The panic in the party about Mr Trump seemed set to enter nervous breakdown territory after he said in an interview that he may bolt the fold and run as an independent candidate. The only thing worse than his running as a Republican would be his running not as a Republican, because it could split the conservative vote and hand victory to Democrat front-runner, Hillary Clinton, next year.
“The RNC has not been supportive. They were always supportive when I was a contributor. I was their fair-haired boy,” he told The Hill, a political newspaper. “The RNC has been, I think, very foolish …I’ll have to see how I’m being treated by the Republicans. Absolutely, if they’re not fair, that would be a factor.”
In Laredo, Hector Garza, leader of the union that abruptly uninvited The Donald, said he’d done so “after careful consideration of all the factors involved in this event and communicating with members of the National Border Patrol Council”.
In another sign he means to keep going, Mr Trump complied with election rules handing over a full financial disclosure to the Federal Election Commission, a step some thought he would never take.

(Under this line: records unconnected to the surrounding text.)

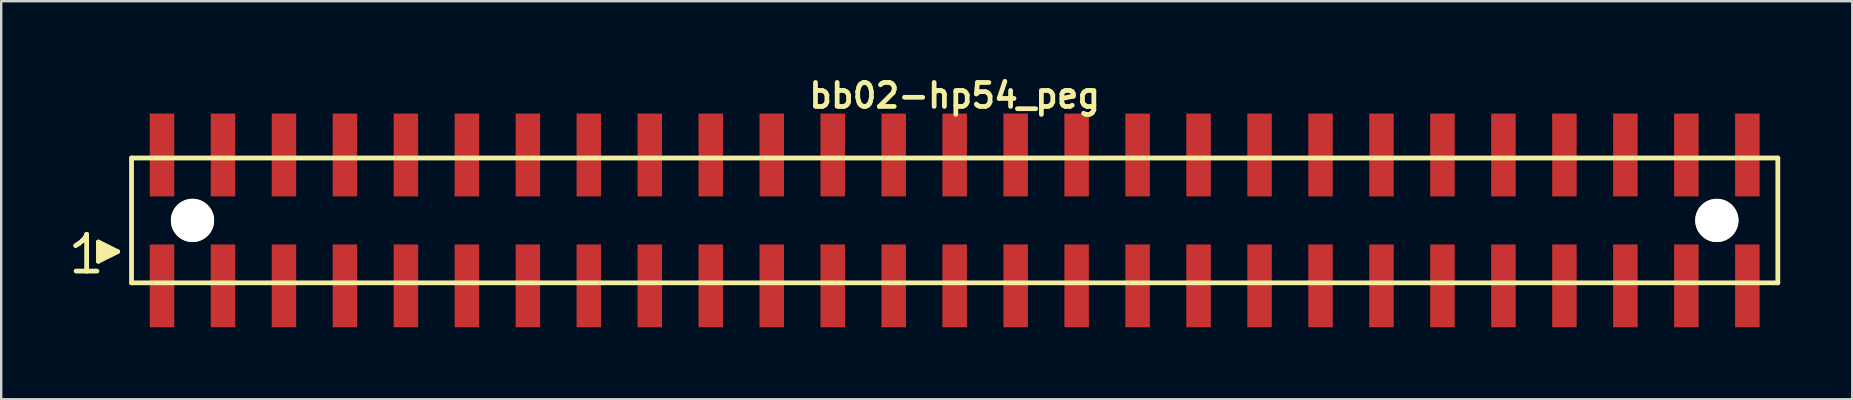
<source format=kicad_pcb>
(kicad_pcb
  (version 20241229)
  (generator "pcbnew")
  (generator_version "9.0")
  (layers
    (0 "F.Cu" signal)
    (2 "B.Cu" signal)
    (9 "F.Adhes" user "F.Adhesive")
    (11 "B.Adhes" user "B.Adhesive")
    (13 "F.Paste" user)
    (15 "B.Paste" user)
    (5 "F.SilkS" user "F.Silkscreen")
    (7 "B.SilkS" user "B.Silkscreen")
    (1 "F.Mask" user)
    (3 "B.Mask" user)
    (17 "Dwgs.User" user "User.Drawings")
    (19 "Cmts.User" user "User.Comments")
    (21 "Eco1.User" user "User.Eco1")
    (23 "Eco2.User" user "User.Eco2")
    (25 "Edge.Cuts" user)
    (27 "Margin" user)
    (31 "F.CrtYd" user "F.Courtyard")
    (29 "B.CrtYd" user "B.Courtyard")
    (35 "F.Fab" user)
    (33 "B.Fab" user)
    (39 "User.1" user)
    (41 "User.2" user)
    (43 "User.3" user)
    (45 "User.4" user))
  (footprint "bb02-hp54_peg"
    (layer "F.Cu")
    (at 36.719 6.132)
    (property "Reference" "bb02-hp54_peg" (at 0 -5.2 0) (layer "F.SilkS") (effects (font (size 0.998 0.998) (thickness 0.198))))
    (attr smd)
    (fp_line (start -36.62 1.05) (end -36.49 0.97) (stroke (width 0.198) (type solid)) (layer "F.SilkS"))
    (fp_line (start -36.49 0.97) (end -36.33 0.84) (stroke (width 0.198) (type solid)) (layer "F.SilkS"))
    (fp_line (start -36.33 0.84) (end -36.19 0.67) (stroke (width 0.198) (type solid)) (layer "F.SilkS"))
    (fp_line (start -36.19 0.67) (end -36.16 0.58) (stroke (width 0.198) (type solid)) (layer "F.SilkS"))
    (fp_line (start -36.16 0.58) (end -36.16 2.11) (stroke (width 0.198) (type solid)) (layer "F.SilkS"))
    (fp_line (start -36.16 2.11) (end -36.6 2.11) (stroke (width 0.198) (type solid)) (layer "F.SilkS"))
    (fp_line (start -35.73 2.11) (end -36.17 2.11) (stroke (width 0.198) (type solid)) (layer "F.SilkS"))
    (fp_line (start -35.67 0.9) (end -34.87 1.3) (stroke (width 0.198) (type solid)) (layer "F.SilkS"))
    (fp_line (start -35.67 1.7) (end -35.67 0.9) (stroke (width 0.198) (type solid)) (layer "F.SilkS"))
    (fp_line (start -35.57 1.6) (end -35.57 1) (stroke (width 0.198) (type solid)) (layer "F.SilkS"))
    (fp_line (start -35.47 1.1) (end -35.47 1.5) (stroke (width 0.198) (type solid)) (layer "F.SilkS"))
    (fp_line (start -35.37 1.5) (end -35.37 1.1) (stroke (width 0.198) (type solid)) (layer "F.SilkS"))
    (fp_line (start -35.27 1.2) (end -35.27 1.4) (stroke (width 0.198) (type solid)) (layer "F.SilkS"))
    (fp_line (start -35.17 1.4) (end -35.17 1.2) (stroke (width 0.198) (type solid)) (layer "F.SilkS"))
    (fp_line (start -34.87 1.3) (end -35.67 1.7) (stroke (width 0.198) (type solid)) (layer "F.SilkS"))
    (fp_line (start -34.29 -2.6) (end -34.29 2.6) (stroke (width 0.198) (type solid)) (layer "F.SilkS"))
    (fp_line (start -34.29 -2.6) (end 34.29 -2.6) (stroke (width 0.198) (type solid)) (layer "F.SilkS"))
    (fp_line (start 34.29 2.6) (end -34.29 2.6) (stroke (width 0.198) (type solid)) (layer "F.SilkS"))
    (fp_line (start 34.29 2.6) (end 34.29 -2.6) (stroke (width 0.198) (type solid)) (layer "F.SilkS"))
    (pad "" np_thru_hole circle (at -31.75 0) (size 1.8 1.8) (drill 1.8) (layers "*.Cu" "*.Mask" "F.SilkS"))
    (pad "" np_thru_hole circle (at 31.75 0) (size 1.8 1.8) (drill 1.8) (layers "*.Cu" "*.Mask" "F.SilkS"))
    (pad "1" smd rect (at -33.02 2.725) (size 1.02 3.45) (layers "F.Cu" "F.Mask" "F.Paste"))
    (pad "2" smd rect (at -33.02 -2.725) (size 1.02 3.45) (layers "F.Cu" "F.Mask" "F.Paste"))
    (pad "3" smd rect (at -30.48 2.725) (size 1.02 3.45) (layers "F.Cu" "F.Mask" "F.Paste"))
    (pad "4" smd rect (at -30.48 -2.725) (size 1.02 3.45) (layers "F.Cu" "F.Mask" "F.Paste"))
    (pad "5" smd rect (at -27.94 2.725) (size 1.02 3.45) (layers "F.Cu" "F.Mask" "F.Paste"))
    (pad "6" smd rect (at -27.94 -2.725) (size 1.02 3.45) (layers "F.Cu" "F.Mask" "F.Paste"))
    (pad "7" smd rect (at -25.4 2.725) (size 1.02 3.45) (layers "F.Cu" "F.Mask" "F.Paste"))
    (pad "8" smd rect (at -25.4 -2.725) (size 1.02 3.45) (layers "F.Cu" "F.Mask" "F.Paste"))
    (pad "9" smd rect (at -22.86 2.725) (size 1.02 3.45) (layers "F.Cu" "F.Mask" "F.Paste"))
    (pad "10" smd rect (at -22.86 -2.725) (size 1.02 3.45) (layers "F.Cu" "F.Mask" "F.Paste"))
    (pad "11" smd rect (at -20.32 2.725) (size 1.02 3.45) (layers "F.Cu" "F.Mask" "F.Paste"))
    (pad "12" smd rect (at -20.32 -2.725) (size 1.02 3.45) (layers "F.Cu" "F.Mask" "F.Paste"))
    (pad "13" smd rect (at -17.78 2.725) (size 1.02 3.45) (layers "F.Cu" "F.Mask" "F.Paste"))
    (pad "14" smd rect (at -17.78 -2.725) (size 1.02 3.45) (layers "F.Cu" "F.Mask" "F.Paste"))
    (pad "15" smd rect (at -15.24 2.725) (size 1.02 3.45) (layers "F.Cu" "F.Mask" "F.Paste"))
    (pad "16" smd rect (at -15.24 -2.725) (size 1.02 3.45) (layers "F.Cu" "F.Mask" "F.Paste"))
    (pad "17" smd rect (at -12.7 2.725) (size 1.02 3.45) (layers "F.Cu" "F.Mask" "F.Paste"))
    (pad "18" smd rect (at -12.7 -2.725) (size 1.02 3.45) (layers "F.Cu" "F.Mask" "F.Paste"))
    (pad "19" smd rect (at -10.16 2.725) (size 1.02 3.45) (layers "F.Cu" "F.Mask" "F.Paste"))
    (pad "20" smd rect (at -10.16 -2.725) (size 1.02 3.45) (layers "F.Cu" "F.Mask" "F.Paste"))
    (pad "21" smd rect (at -7.62 2.725) (size 1.02 3.45) (layers "F.Cu" "F.Mask" "F.Paste"))
    (pad "22" smd rect (at -7.62 -2.725) (size 1.02 3.45) (layers "F.Cu" "F.Mask" "F.Paste"))
    (pad "23" smd rect (at -5.08 2.725) (size 1.02 3.45) (layers "F.Cu" "F.Mask" "F.Paste"))
    (pad "24" smd rect (at -5.08 -2.725) (size 1.02 3.45) (layers "F.Cu" "F.Mask" "F.Paste"))
    (pad "25" smd rect (at -2.54 2.725) (size 1.02 3.45) (layers "F.Cu" "F.Mask" "F.Paste"))
    (pad "26" smd rect (at -2.54 -2.725) (size 1.02 3.45) (layers "F.Cu" "F.Mask" "F.Paste"))
    (pad "27" smd rect (at 0 2.725) (size 1.02 3.45) (layers "F.Cu" "F.Mask" "F.Paste"))
    (pad "28" smd rect (at 0 -2.725) (size 1.02 3.45) (layers "F.Cu" "F.Mask" "F.Paste"))
    (pad "29" smd rect (at 2.54 2.725) (size 1.02 3.45) (layers "F.Cu" "F.Mask" "F.Paste"))
    (pad "30" smd rect (at 2.54 -2.725) (size 1.02 3.45) (layers "F.Cu" "F.Mask" "F.Paste"))
    (pad "31" smd rect (at 5.08 2.725) (size 1.02 3.45) (layers "F.Cu" "F.Mask" "F.Paste"))
    (pad "32" smd rect (at 5.08 -2.725) (size 1.02 3.45) (layers "F.Cu" "F.Mask" "F.Paste"))
    (pad "33" smd rect (at 7.62 2.725) (size 1.02 3.45) (layers "F.Cu" "F.Mask" "F.Paste"))
    (pad "34" smd rect (at 7.62 -2.725) (size 1.02 3.45) (layers "F.Cu" "F.Mask" "F.Paste"))
    (pad "35" smd rect (at 10.16 2.725) (size 1.02 3.45) (layers "F.Cu" "F.Mask" "F.Paste"))
    (pad "36" smd rect (at 10.16 -2.725) (size 1.02 3.45) (layers "F.Cu" "F.Mask" "F.Paste"))
    (pad "37" smd rect (at 12.7 2.725) (size 1.02 3.45) (layers "F.Cu" "F.Mask" "F.Paste"))
    (pad "38" smd rect (at 12.7 -2.725) (size 1.02 3.45) (layers "F.Cu" "F.Mask" "F.Paste"))
    (pad "39" smd rect (at 15.24 2.725) (size 1.02 3.45) (layers "F.Cu" "F.Mask" "F.Paste"))
    (pad "40" smd rect (at 15.24 -2.725) (size 1.02 3.45) (layers "F.Cu" "F.Mask" "F.Paste"))
    (pad "41" smd rect (at 17.78 2.725) (size 1.02 3.45) (layers "F.Cu" "F.Mask" "F.Paste"))
    (pad "42" smd rect (at 17.78 -2.725) (size 1.02 3.45) (layers "F.Cu" "F.Mask" "F.Paste"))
    (pad "43" smd rect (at 20.32 2.725) (size 1.02 3.45) (layers "F.Cu" "F.Mask" "F.Paste"))
    (pad "44" smd rect (at 20.32 -2.725) (size 1.02 3.45) (layers "F.Cu" "F.Mask" "F.Paste"))
    (pad "45" smd rect (at 22.86 2.725) (size 1.02 3.45) (layers "F.Cu" "F.Mask" "F.Paste"))
    (pad "46" smd rect (at 22.86 -2.725) (size 1.02 3.45) (layers "F.Cu" "F.Mask" "F.Paste"))
    (pad "47" smd rect (at 25.4 2.725) (size 1.02 3.45) (layers "F.Cu" "F.Mask" "F.Paste"))
    (pad "48" smd rect (at 25.4 -2.725) (size 1.02 3.45) (layers "F.Cu" "F.Mask" "F.Paste"))
    (pad "49" smd rect (at 27.94 2.725) (size 1.02 3.45) (layers "F.Cu" "F.Mask" "F.Paste"))
    (pad "50" smd rect (at 27.94 -2.725) (size 1.02 3.45) (layers "F.Cu" "F.Mask" "F.Paste"))
    (pad "51" smd rect (at 30.48 2.725) (size 1.02 3.45) (layers "F.Cu" "F.Mask" "F.Paste"))
    (pad "52" smd rect (at 30.48 -2.725) (size 1.02 3.45) (layers "F.Cu" "F.Mask" "F.Paste"))
    (pad "53" smd rect (at 33.02 2.725) (size 1.02 3.45) (layers "F.Cu" "F.Mask" "F.Paste"))
    (pad "54" smd rect (at 33.02 -2.725) (size 1.02 3.45) (layers "F.Cu" "F.Mask" "F.Paste")))
  (gr_rect
    (start -3 -3)
    (end 74.108 13.582)
    (stroke (width 0.1) (type default))
    (fill no)
    (layer "Edge.Cuts")))
</source>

Over 92 pages, it shows that he is worth at least $1.35bn. Because the forms request a range of values for his assets, the document neither confirms nor undoes an earlier boast that he is worth $10bn.
A small knot of protesters had gathered at the airport to greet him. “We are greatly offended by the words of Mr Trump,” said local immigration lawyer and Mexican American Nelly Vielma. “Labelling us all as criminals just shows his ignorance. It’s a lie and it’s not fair and we demand an apology.”
But Rosalinda Palacios, 59, whose family lives by the border and the river, said she was here to beg Mr Trump to keep going. “I hope he keeps his word. The houses and shacks where I lived are abandoned and occupied by criminals and drug dealers. I hope he keeps his intentions.”